Usiadła przy szopie na łodzie, oparła się o ścianę i zaczęła pleść kolorowy wianek. Wielkie łzy kapały na liście. Nie było to łatwe zadanie, niektóre gałązki łamały się, wyślizgiwały, ale w końcu Mali się udało. Wtedy wzięła wianek w dłonie i przyglądała mu się przez chwilę, potem przyłożyła do niego twarz i ucałowała każdy liść. Wstała ciężko i podeszła do brzegu.

Fiord rozciągał się przed nią, czarny i połyskujący. Zauważyła, że morze się marszczy. Będzie zmiana pogody, pomyślała niepewnie. Powoli weszła do wody i brnęła naprzód, aż sięgnęła jej do kolan. Wtedy zatrzymała się. Przez mgnienie oka czuła przemożną potrzebę, żeby iść dalej, iść i iść, aż przestanie sięgać dna i po prostu utonie. Z wahaniem uczyniła jeszcze jeden krok do przodu w lodowatej wodzie. Straciła czucie w nogach, zrobiło się jej zimno na całym ciele i ogarnęło ją odrętwienie. Zatrzymała się. Tak prosto byłoby zniknąć w czarnej, mrocznej toni. Uciec od wszystkiego.

Jo nie żyje, Jo nie żyje – kołatało jej w głowie. Ale Sivert żyje! Nie wolno jej zawieść ich obu, ojca i syna.

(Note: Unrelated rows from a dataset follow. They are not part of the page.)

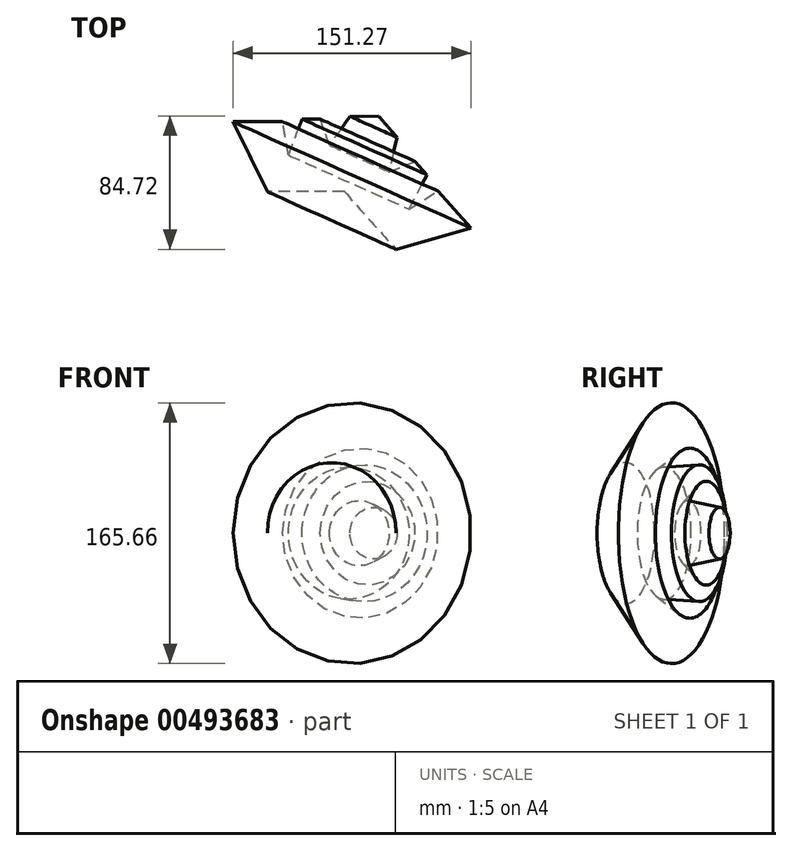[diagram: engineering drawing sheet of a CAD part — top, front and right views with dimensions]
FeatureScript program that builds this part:
annotation { "Feature Type Name" : "Feature", "Feature Type Description" : "" }
export const myFeature = defineFeature(function(context is Context, id is Id, definition is map)
    precondition{}
    {
        {
            var Q0;
            Q0=qCreatedBy(makeId("Top.planeOp"),FACE);
            var sketch = newSketch(context, id + "F0", { "sketchPlane" : qUnion([Q0])});
            skLineSegment(sketch, "E0", {"start": v(-43.9, 34.57) * mm, "end": v(-12.34, 34.57) * mm});
            skLineSegment(sketch, "E1", {"start": v(-12.34, 34.57) * mm, "end": v(-8.6, 13.34) * mm});
            skLineSegment(sketch, "E2", {"start": v(-8.6, 13.34) * mm, "end": v(0, 36.3) * mm});
            skLineSegment(sketch, "E3", {"start": v(0, 36.3) * mm, "end": v(11.48, 36.3) * mm});
            skLineSegment(sketch, "E4", {"start": v(11.48, 36.3) * mm, "end": v(17.5, 19.65) * mm});
            skLineSegment(sketch, "E5", {"start": v(17.5, 19.65) * mm, "end": v(30.4, 38.01) * mm});
            skLineSegment(sketch, "E6", {"start": v(30.4, 38.01) * mm, "end": v(48.48, 38.3) * mm});
            skLineSegment(sketch, "E7", {"start": v(48.48, 38.3) * mm, "end": v(26.97, -9.9) * mm});
            skLineSegment(sketch, "E8", {"start": v(26.97, -9.9) * mm, "end": v(-22.1, -9.9) * mm});
            skLineSegment(sketch, "E9", {"start": v(-22.1, -9.9) * mm, "end": v(-43.9, 34.57) * mm});
            skSolve(sketch);
        }
        {
            var Q0;
            Q0=makeQuery(id+"F0.imprint","IMPRINT",FACE,{"disambiguationData":[TD([[makeQuery(id+"F0.imprint","IMPRINT",EDGE,{"derivedFrom":sQuery(id+"F0.wireOp",EDGE,"E0")}),-1.0]])]});
            var Q1;
            Q1=sQuery(id+"F0.wireOp",EDGE,"E7");
            revolve(context, id + "F1", {"entities" : qUnion([Q0]), "axis" : qUnion([Q1]), "revolveType" : RevolveType.FULL});
        }
    });
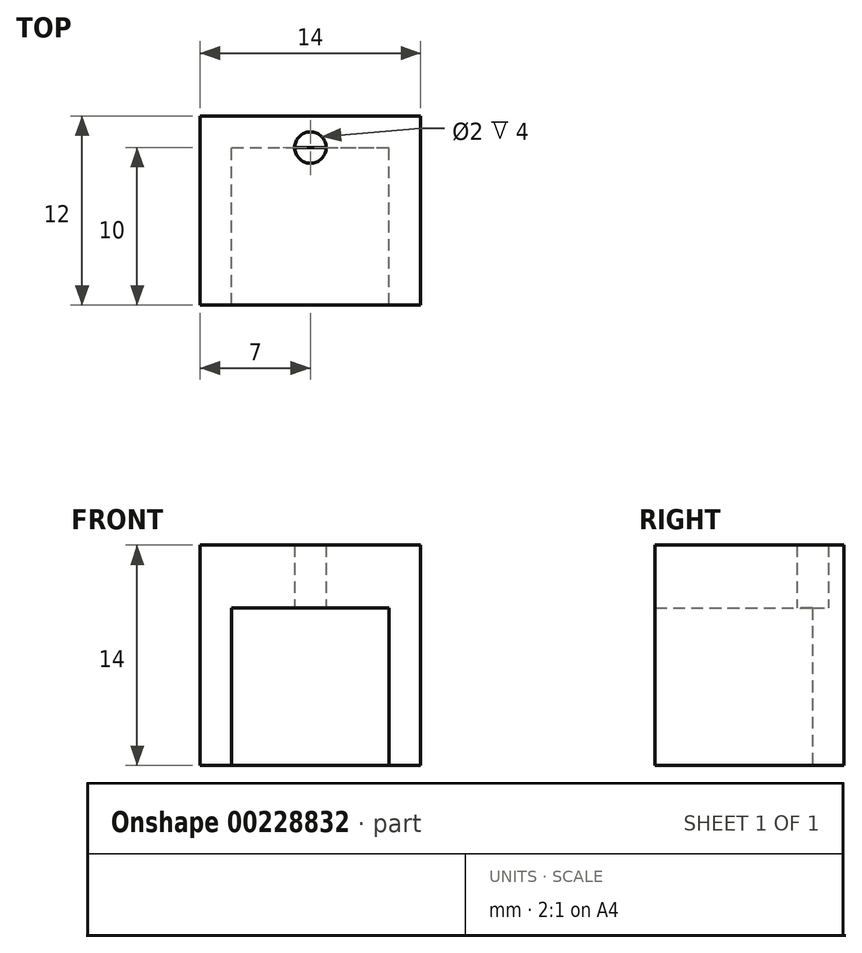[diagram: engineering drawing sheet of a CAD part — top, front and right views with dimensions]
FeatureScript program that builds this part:
annotation { "Feature Type Name" : "Feature", "Feature Type Description" : "" }
export const myFeature = defineFeature(function(context is Context, id is Id, definition is map)
    precondition{}
    {
        {
            var Q0;
            Q0=qCreatedBy(makeId("Top.planeOp"),FACE);
            var sketch = newSketch(context, id + "F0", { "sketchPlane" : qUnion([Q0])});
            skLineSegment(sketch, "E0.bottom", {"start": v(-7, 6) * mm, "end": v(7, 6) * mm});
            skLineSegment(sketch, "E0.top", {"start": v(-7, -6) * mm, "end": v(7, -6) * mm});
            skLineSegment(sketch, "E0.left", {"start": v(-7, 6) * mm, "end": v(-7, -6) * mm});
            skLineSegment(sketch, "E0.right", {"start": v(7, 6) * mm, "end": v(7, -6) * mm});
            skLineSegment(sketch, "E1.bottom", {"start": v(-5, -6) * mm, "end": v(5, -6) * mm});
            skLineSegment(sketch, "E1.top", {"start": v(-5, 4) * mm, "end": v(5, 4) * mm});
            skLineSegment(sketch, "E1.left", {"start": v(-5, -6) * mm, "end": v(-5, 4) * mm});
            skLineSegment(sketch, "E1.right", {"start": v(5, -6) * mm, "end": v(5, 4) * mm});
            skSolve(sketch);
        }
        {
            var Q0;
            Q0=makeQuery(id+"F0.imprint","IMPRINT",FACE,{"disambiguationData":[TD([[makeQuery(id+"F0.imprint","IMPRINT",EDGE,{"derivedFrom":sQuery(id+"F0.wireOp",EDGE,"E0.bottom")}),-1.0]])]});
            extrude(context, id + "F1", {"entities" : qUnion([Q0]), "depth" : 10 * mm});
        }
        {
            var Q0;
            Q0=makeQuery(id+"F1.opExtrude","CAP_FACE",FACE,{"disambiguationData":[OSD([sQuery(id+"F0.wireOp",EDGE,"E0.bottom"),sQuery(id+"F0.wireOp",EDGE,"E0.top"),sQuery(id+"F0.wireOp",EDGE,"E0.left"),sQuery(id+"F0.wireOp",EDGE,"E0.right"),sQuery(id+"F0.wireOp",EDGE,"E1.top"),sQuery(id+"F0.wireOp",EDGE,"E1.left"),sQuery(id+"F0.wireOp",EDGE,"E1.right")])],"isStart":false});
            var sketch = newSketch(context, id + "F2", { "sketchPlane" : qUnion([Q0])});
            skLineSegment(sketch, "E2.bottom", {"start": v(-7, 6) * mm, "end": v(7, 6) * mm});
            skLineSegment(sketch, "E2.top", {"start": v(-7, -6) * mm, "end": v(7, -6) * mm});
            skLineSegment(sketch, "E2.left", {"start": v(-7, 6) * mm, "end": v(-7, -6) * mm});
            skLineSegment(sketch, "E2.right", {"start": v(7, 6) * mm, "end": v(7, -6) * mm});
            skPoint(sketch, "E3", {"position": v(0, 4) * mm});
            skLineSegment(sketch, "E4", {"start": v(-7, 1.76) * mm, "end": v(7, 1.76) * mm});
            skSolve(sketch);
        }
        {
            var Q0;
            Q0 = qSketchRegion(id + "F2", true);
            extrude(context, id + "F3", {"entities" : qUnion([Q0]), "operationType" : NewBodyOperationType.ADD, "depth" : 4 * mm});
        }
        {
            var Q0;
            Q0=sQuery(id+"F2.wireOp",VERTEX,"E3");
            var Q1;
            Q1=makeQuery(id+"F1.opExtrude","SWEPT_BODY",BODY,{"disambiguationData":[OSD([sQuery(id+"F0.wireOp",EDGE,"E0.bottom"),sQuery(id+"F0.wireOp",EDGE,"E0.top"),sQuery(id+"F0.wireOp",EDGE,"E0.left"),sQuery(id+"F0.wireOp",EDGE,"E0.right"),sQuery(id+"F0.wireOp",EDGE,"E1.top"),sQuery(id+"F0.wireOp",EDGE,"E1.left"),sQuery(id+"F0.wireOp",EDGE,"E1.right")])]});
            hole(context, id + "F4", {"style" : HoleStyle.SIMPLE, "endStyle" : HoleEndStyle.THROUGH, "oppositeDirection" : true, "holeDiameter" : 2 * mm, "locations" : qUnion([Q0]), "scope" : qUnion([Q1]), "isTappedThrough" : true});
        }
    });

To jej obowiązek chronić Siverta, obdarzyć go miłością, której Johan mu teraz poskąpi. Strzec go, by nikt nie wyrządził mu więcej krzywdy. Ponownie podniosła wianek do ust, przytrzymała go chwilę, a potem odrzuciła daleko. Wpadł do wody z cichym pluskiem – złociste liście i krwistoczerwone jagody w wianku miłości, smutku i tęsknoty.

– Żegnaj, Jo – szepnęła Mali.

Odwróciła się i powoli wyszła z powrotem na ląd.